Evidence from the World Bank, the IMF and the WTO shows that Nigeria cannot achieve what China, India and Indonesia did unless it becomes an open, competitive market economy. Unfortunately, much of what the president said in his speech was about continuing with the current statist, interventionist and protectionist approach, with heavy reliance on government spending to address socio-economic problems. The few references in the speech to working with the private sector seemed perfunctory and hollow.

If you were looking for commitments to market-based economic reforms, to privatisation, to tackling the supply-side constraints that businesses face, to the reform of critical state and market-supporting institutions, you would be disappointed. For instance, the president said: “It still takes too long for goods to clear at our ports”. But how seriously has Nigeria taken its WTO trade facilitation commitments? The president talked about “improving productivity and accelerating economic growth”, but how would that happen without embracing the economic openness and competitiveness that drive innovation, productivity and growth? Can Nigeria really be taken seriously as an open market economy if it doesn’t sign and ratify the African Continental Free Trade Area (AFCFTA) agreement? Strangely, Buhari said nothing about AfCFTA in his speech.
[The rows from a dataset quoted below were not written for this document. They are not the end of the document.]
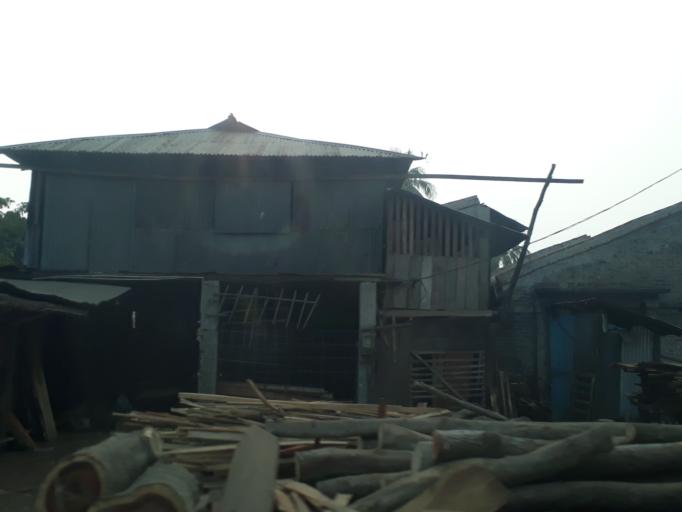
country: BD
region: Khulna
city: Khulna
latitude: 22.8841
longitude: 89.5168
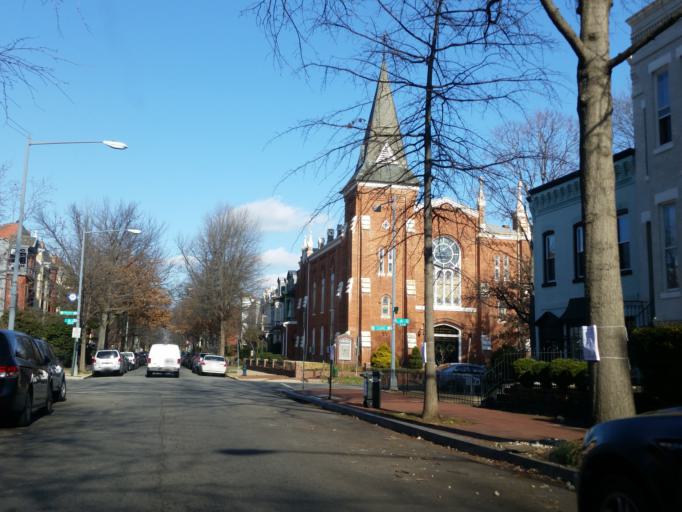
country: US
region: Washington, D.C.
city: Washington, D.C.
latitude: 38.8906
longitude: -77.0021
Truth be told, it would take a seismic shift in mindset and worldview for President Buhari to truly understand market dynamics and economic fundamentals. As the president himself said, “Throughout my adult life, I have been a public servant. I have no other career but public service. I know no service but public service”. Surely, it would be hard for a leader with such a state-centred ethos to genuinely understand why the private sector, not the state, is the driver of economic growth and why private sector development is critical. Buhari’s speech proves this; his preference is for state planning!

Now, what about uniting Nigeria? Again, it’s all empty rhetoric. President Buhari said: “We have been successful in forging a nation from different ethnicities and language groups”. Really, is Nigeria a “nation”, properly defined?

Recently, President Buhari was hailed for saying that “True federalism is necessary at this juncture of our political and democratic evolution”. But what does he mean by “true federalism”? Is asking the Inspector General of Police to establish state and local government police forces, as Buhari reportedly ordered, the way to create a true federalism? Is naming the Abuja national stadium after MKO Abiola a substitute for restructuring Nigeria and creating an enduring political settlement? Surely, the answer is no. Yet, Buhari’s Democracy Day speech said nothing about political restructuring.

Sadly, the new Senate rejected a motion to debate Buhari’s Democracy Day speech. That’s a bad start. The inauguration events and the President’s Democracy Day speech should ideally be debated by the legislature. Why wouldn’t they?